>>>>

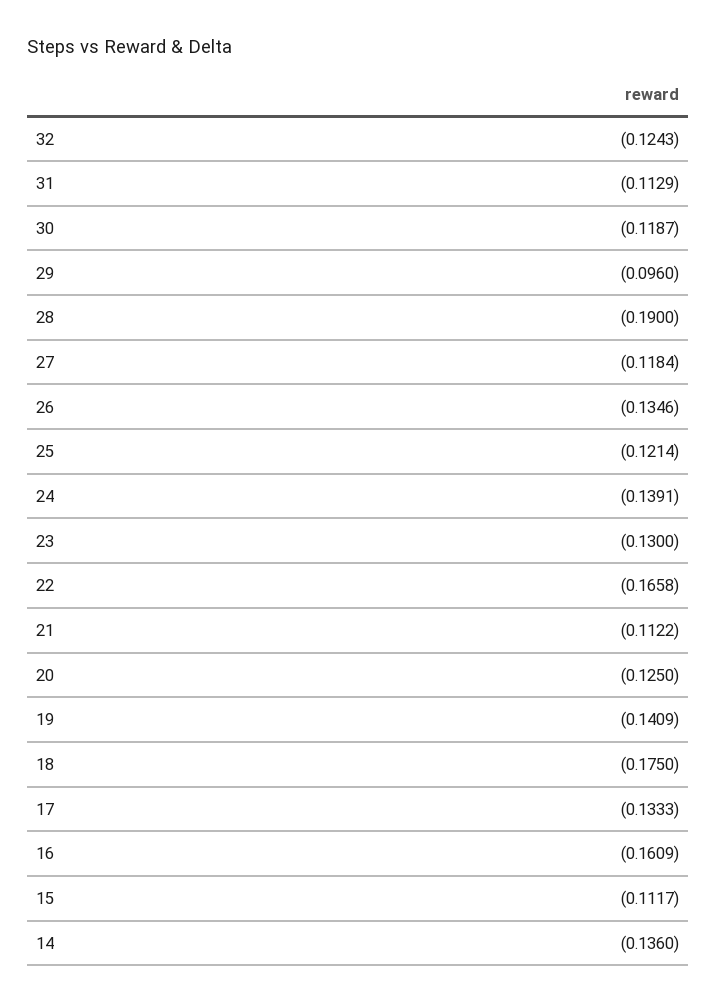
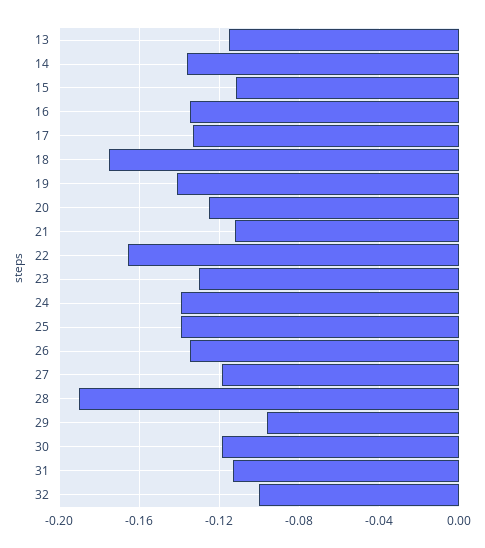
32: -0.1243 -> -0.1
25: -0.1214 -> -0.14
16: -0.1609 -> -0.135
13: none -> -0.115

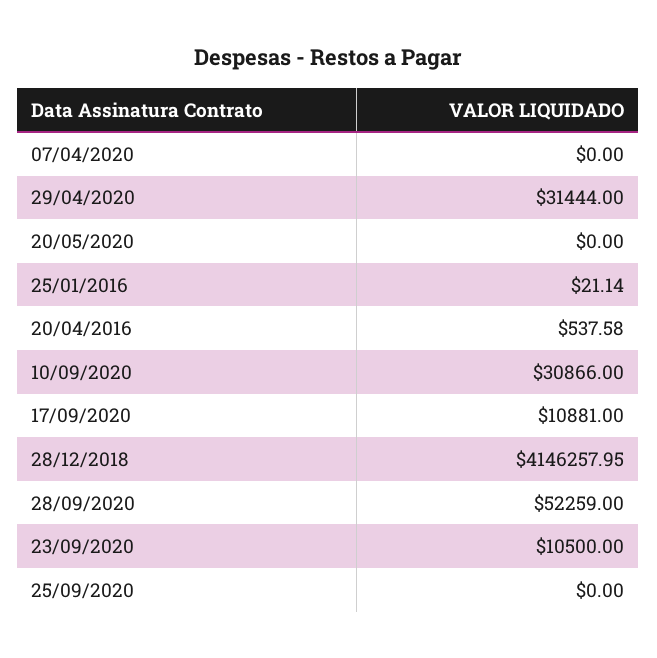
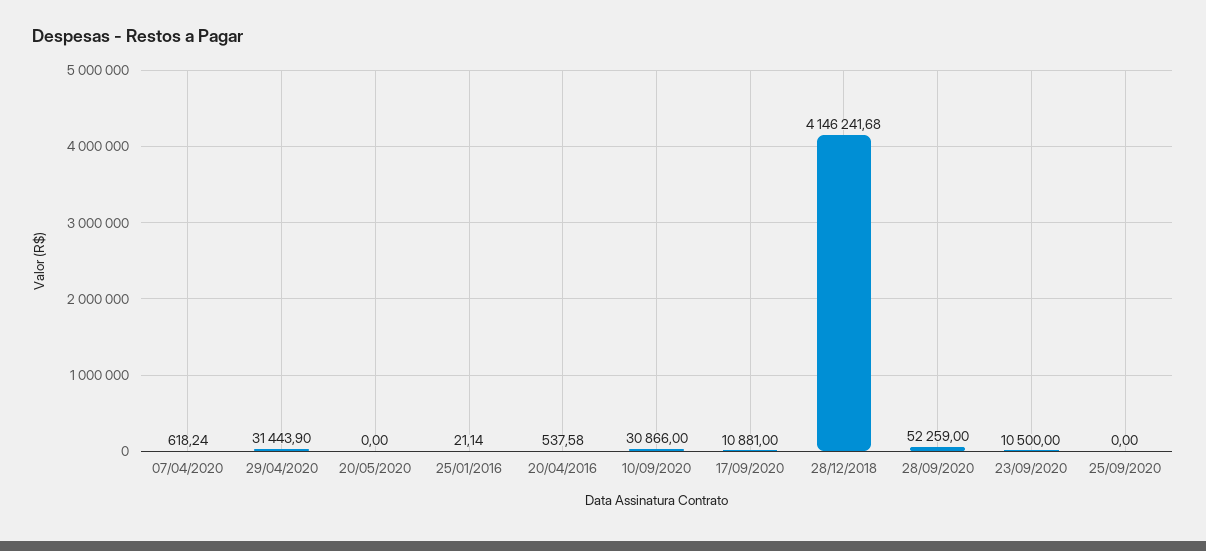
07/04/2020: 0 -> 618.24
29/04/2020: 31444 -> 31443.9
28/12/2018: 4146257.95 -> 4146241.68

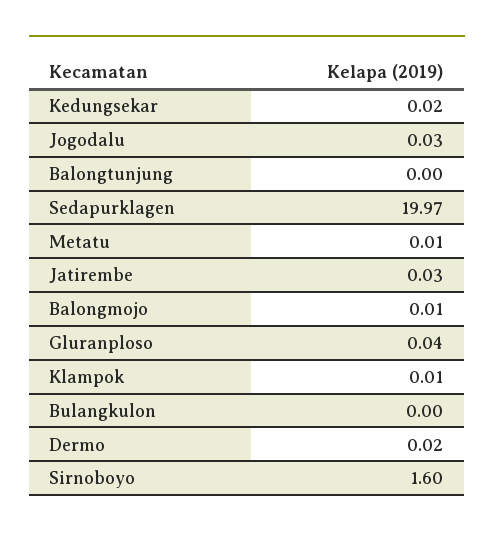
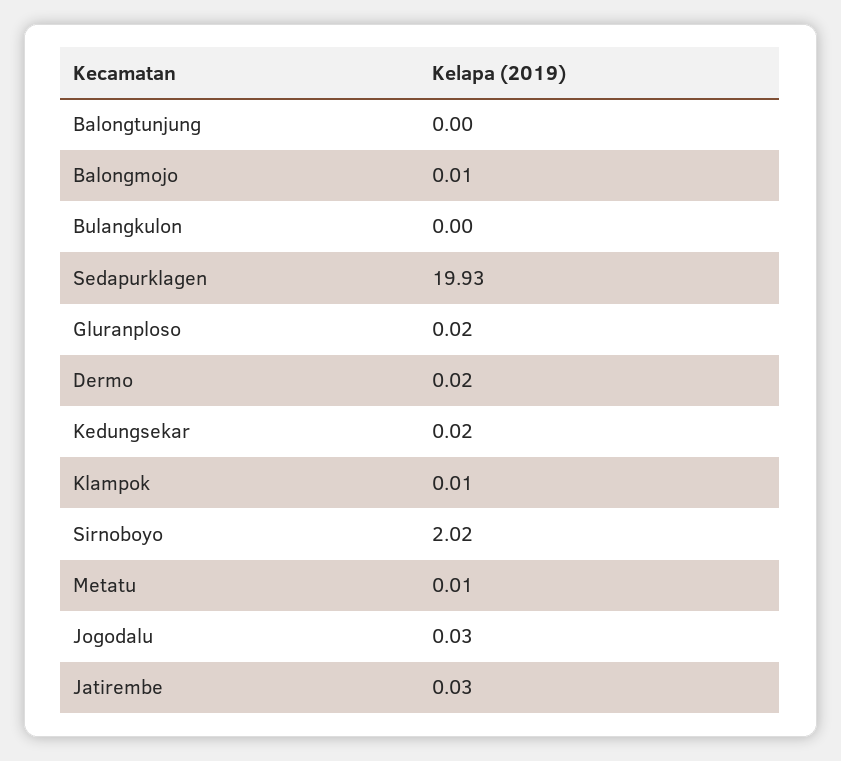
Sedapurklagen: 19.97 -> 19.93
Gluranploso: 0.04 -> 0.02
Sirnoboyo: 1.6 -> 2.02

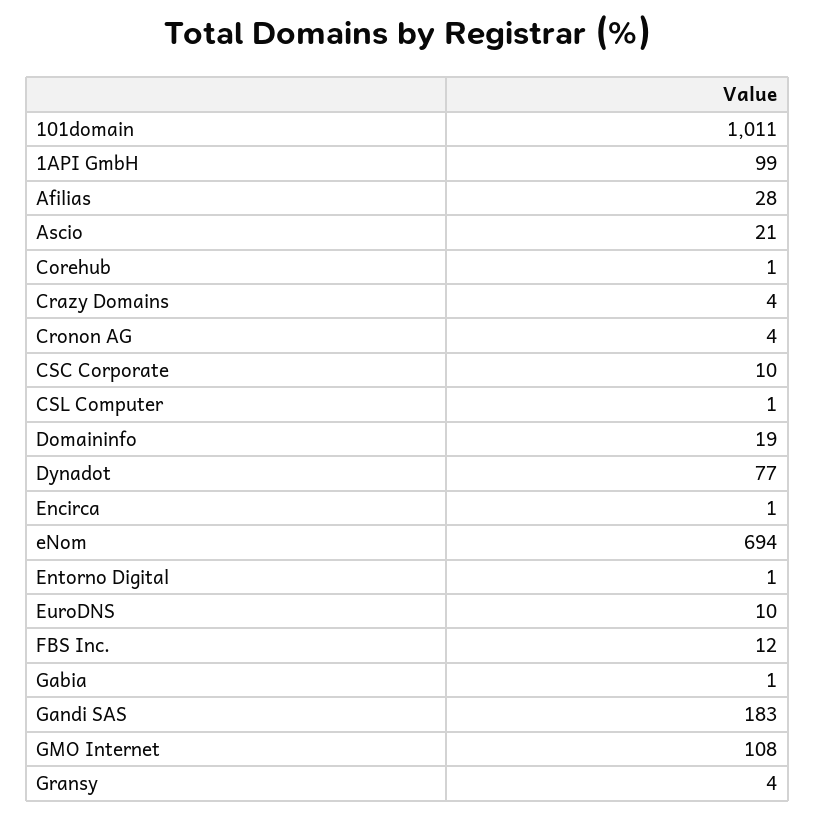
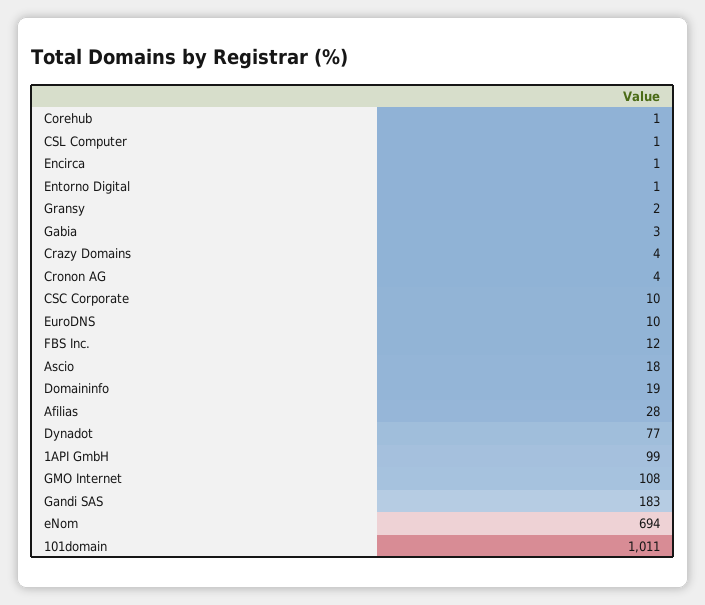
Ascio: 21 -> 18
Gabia: 1 -> 3
Gransy: 4 -> 2

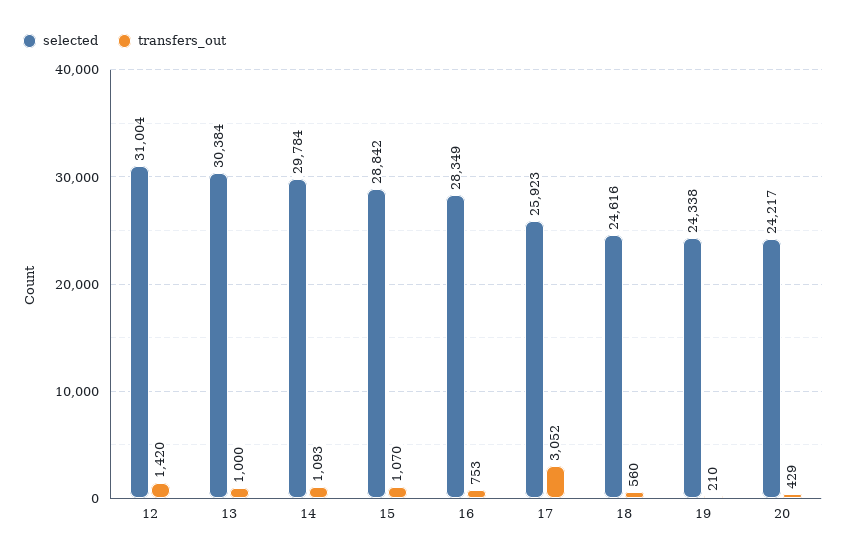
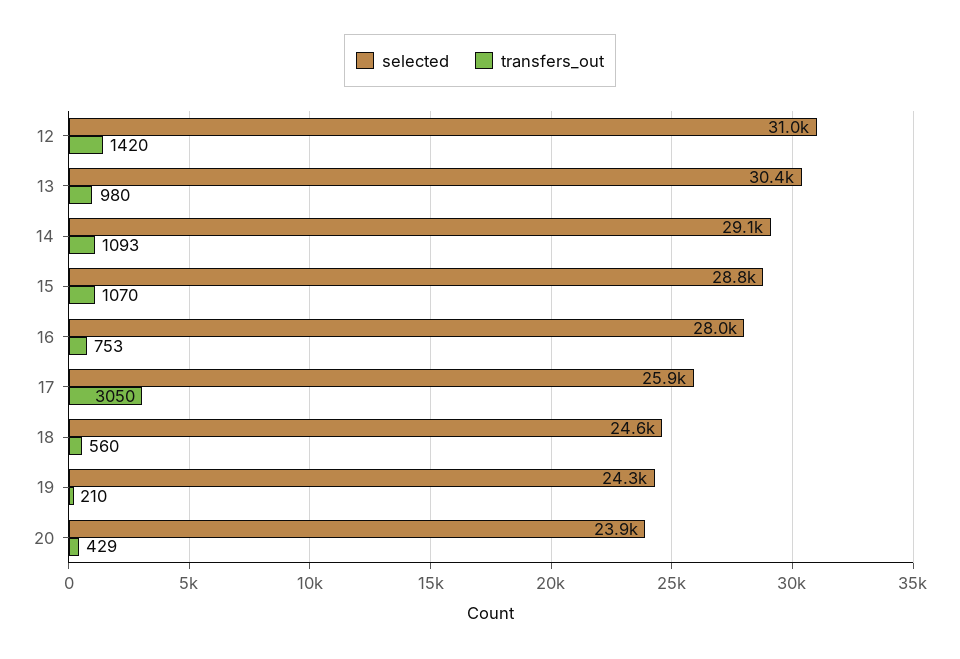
transfers_out, 13: 1000 -> 980
selected, 14: 29784 -> 29100
selected, 16: 28349 -> 28000
transfers_out, 17: 3052 -> 3050
selected, 20: 24217 -> 23900

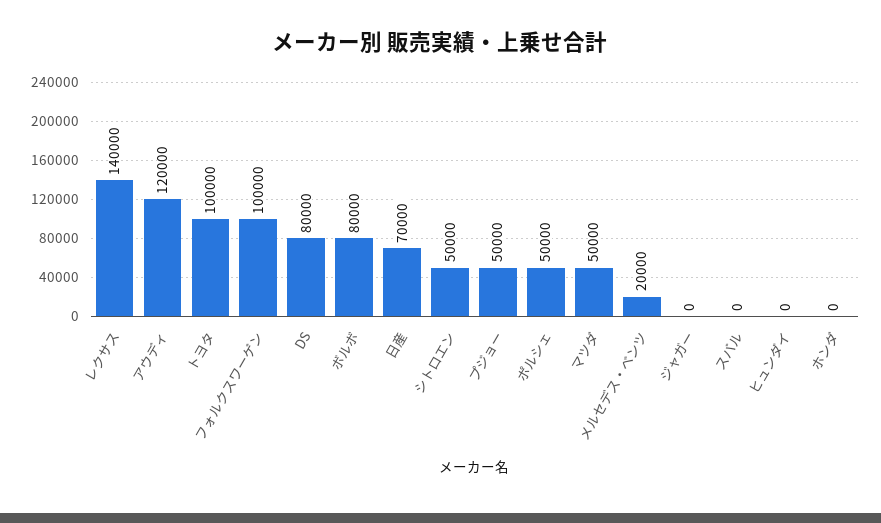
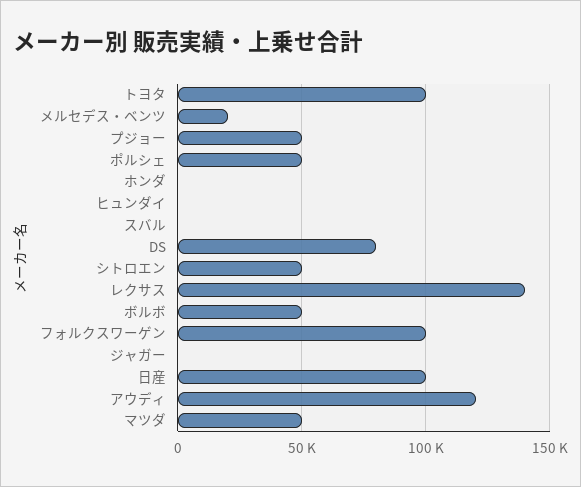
ボルボ: 80000 -> 50000
日産: 70000 -> 100000

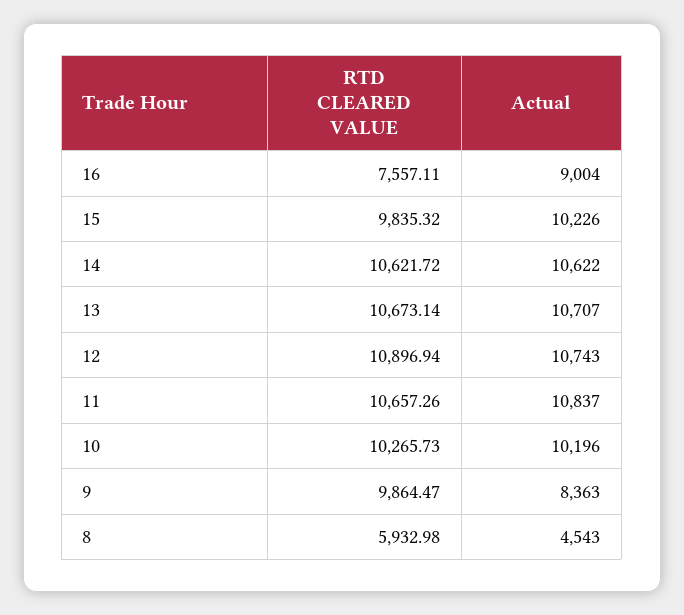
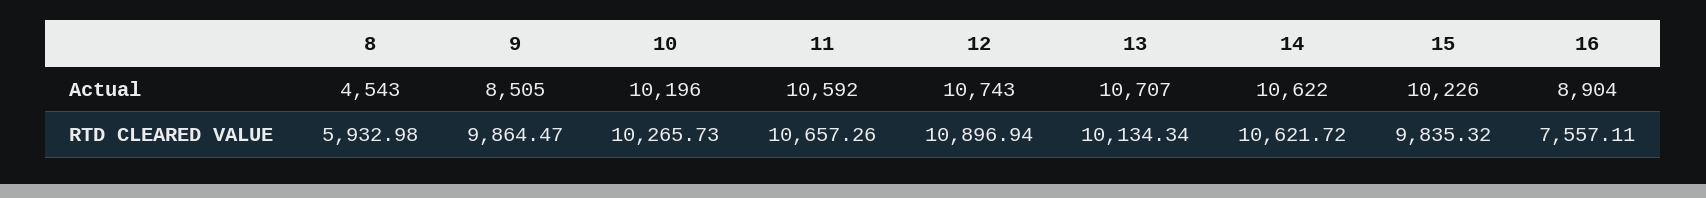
Actual, 16: 9004 -> 8904
RTD CLEARED VALUE, 13: 10673.14 -> 10134.34
Actual, 11: 10837 -> 10592
Actual, 9: 8363 -> 8505

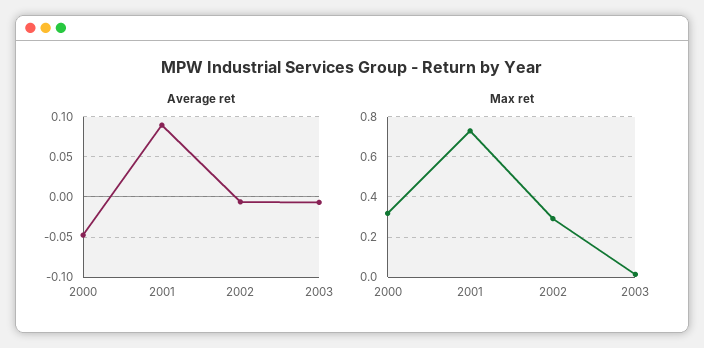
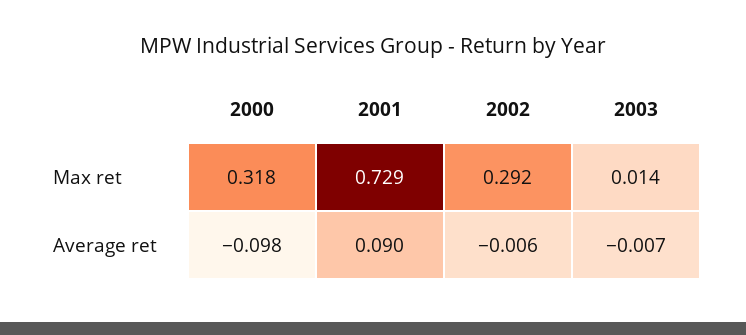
Average ret, 2000: -0.05 -> -0.098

<<<<

### Task statement
Begin at the line in the entries above that has "Gluranploso: 0.04 -> 0.02", stop after the line that has "selected, 20: 24217 -> 23900", and output exactly those lines without pictures.

### Task solution
Gluranploso: 0.04 -> 0.02
Sirnoboyo: 1.6 -> 2.02

Ascio: 21 -> 18
Gabia: 1 -> 3
Gransy: 4 -> 2

transfers_out, 13: 1000 -> 980
selected, 14: 29784 -> 29100
selected, 16: 28349 -> 28000
transfers_out, 17: 3052 -> 3050
selected, 20: 24217 -> 23900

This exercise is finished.